You guys. You have to get this book! It is so much fun and I really enjoyed reading it. It’s a perfect summer read. Make sure you read it in snitches but can’t finish it all at one sitting; you will find yourself dreamily trying to decide whether or not Billie is someone who would walk away from a loving but imperfect family. Is she or isn’t she?, you will ask yourself while cooking dinner. And what is up with Olive’s visions? you will ponder as you do laundry. (or whatever you’re up to these days; I don’t know your life. With any luck you can ponder this poolside!)
I am almost reluctant to review this novel because I got a review copy on my kindle several months ago, and by the time I got around to reading it I had completely forgotten what attracted me to it in the first place. Without a back cover synopsis to remind me, I came to the book completely open and not knowing what to expect. But I am going to have to tell you a little bit, right?
By the time the novel opens, with a description of a happy family day at the beach, we already know that Billie, wife to Jonathan and mom to 15-year-old Olive, is gone. She disappeared while on a solo hiking trip in Desolation Wilderness several months earlier, leaving her husband and daughter reeling from grief. All that was found was a shattered cell phone at the base of a cliff, and a hiking boot stuck in a mud flow.
Things are not good in the Flanagan home. Jonathon, a workaholic, quit his job to write a grief memoir, but he spends more time drinking bourbon than writing. Olive, a student at an exclusive prep school in Berkeley, begins to see visions of her mother, and carry on conversations with her. She becomes convinced that her mother is alive and that she wants Olive to find her. Meanwhile Harmony, Billie’s best friend, is buzzing around being helpful and brushing up against Jonathon in the kitchen, which Olive simply can’t handle.
Olive begins to hunt for Billie. But when cleaning out Billie’s closet, Jonathon discovers some things that prove Billie had been lying to him about hiking trips with a friend for over a year before she disappeared. Is she really alive? Did she purposefully abandon them? Why did she lie to them? He meets people from her previous incarnations who report that she abandoned them completely; first college friends Harmony and ex-boyfriend Sidney, then high school friend Cheryl. But while she might leave Jonathon, surely she wouldn’t walk away from her daughter?

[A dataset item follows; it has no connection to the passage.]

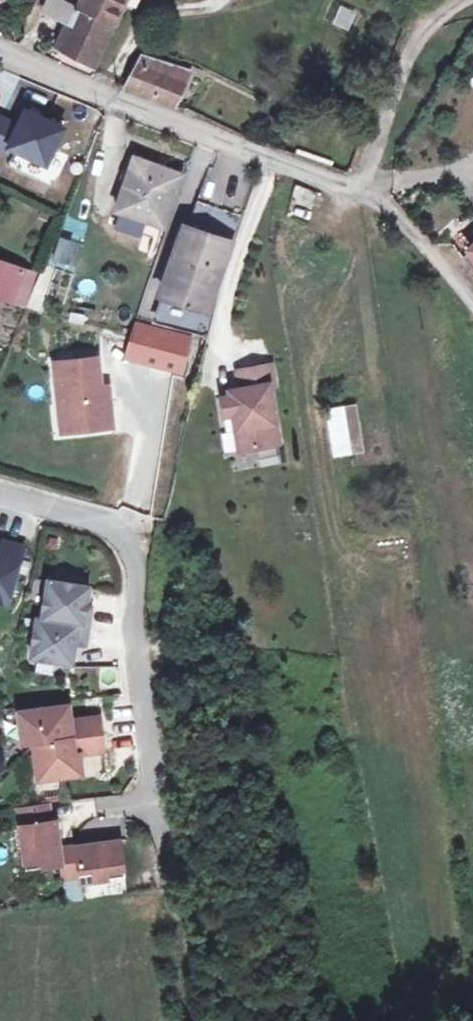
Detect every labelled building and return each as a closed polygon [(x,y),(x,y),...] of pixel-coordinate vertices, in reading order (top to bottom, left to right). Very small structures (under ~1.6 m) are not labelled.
[(79,0),(49,0),(44,11),(70,22),(58,49),(95,68),(115,25),(91,13),(76,5),(79,0)] [(91,13),(115,25),(126,0),(96,0),(91,13)] [(331,23),(348,30),(356,10),(339,3),(331,23)] [(193,77),(158,62),(153,72),(139,64),(127,91),(179,112),(193,77)] [(183,179),(136,160),(117,208),(150,220),(149,229),(161,233),(183,179)] [(86,253),(94,239),(71,225),(62,239),(86,253)] [(230,244),(191,231),(168,290),(207,305),(230,244)] [(0,256),(0,289),(18,296),(31,268),(0,256)] [(202,346),(165,331),(154,389),(169,393),(165,412),(186,418),(191,394),(202,346)] [(61,402),(72,400),(75,429),(114,425),(111,393),(103,394),(99,356),(56,360),(61,402)] [(275,387),(271,367),(236,373),(239,392),(228,394),(229,399),(220,400),(223,420),(232,418),(234,434),(237,456),(280,448),(270,388),(275,387)] [(72,400),(61,402),(64,430),(75,429),(72,400)] [(357,402),(328,407),(336,451),(365,446),(357,402)] [(234,434),(232,418),(223,420),(225,436),(234,434)] [(10,603),(26,545),(5,539),(4,541),(0,540),(0,600),(10,603)] [(50,579),(44,617),(38,617),(32,655),(60,660),(74,658),(77,642),(87,643),(90,625),(93,606),(88,606),(91,585),(50,579)] [(70,704),(19,710),(24,743),(34,741),(39,779),(84,773),(81,753),(105,750),(103,733),(101,716),(72,719),(70,704)] [(20,806),(26,861),(44,859),(44,866),(64,864),(65,878),(81,876),(82,881),(109,878),(108,870),(125,868),(121,840),(61,847),(57,820),(53,820),(51,803),(20,806)] [(26,861),(27,869),(44,866),(44,859),(26,861)] [(108,870),(109,878),(126,876),(125,868),(108,870)]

Olive’s visions are getting more frequent, and her dad doesn’t know what to do with them either.
Part of what makes this book so great is its reflections on life and love. When we look at others, how much of what we see is what we want to see? How much of a longterm relationship–marriage, parenthood–is based on the past and not the present? In what ways do we really know one another?
There are many twists along the way and I’ve already told you enough. Watch Me Disappear is a book full of believable, likable characters with an enigma in the center; you will try to figure out Billie Flanagan, but you just might fail to do so. You might think you know where things are going, but then again you might be wrong. In case you couldn’t tell from my opening paragraph, I really enjoyed reading this book. Go get it! I am pretty sure you will too.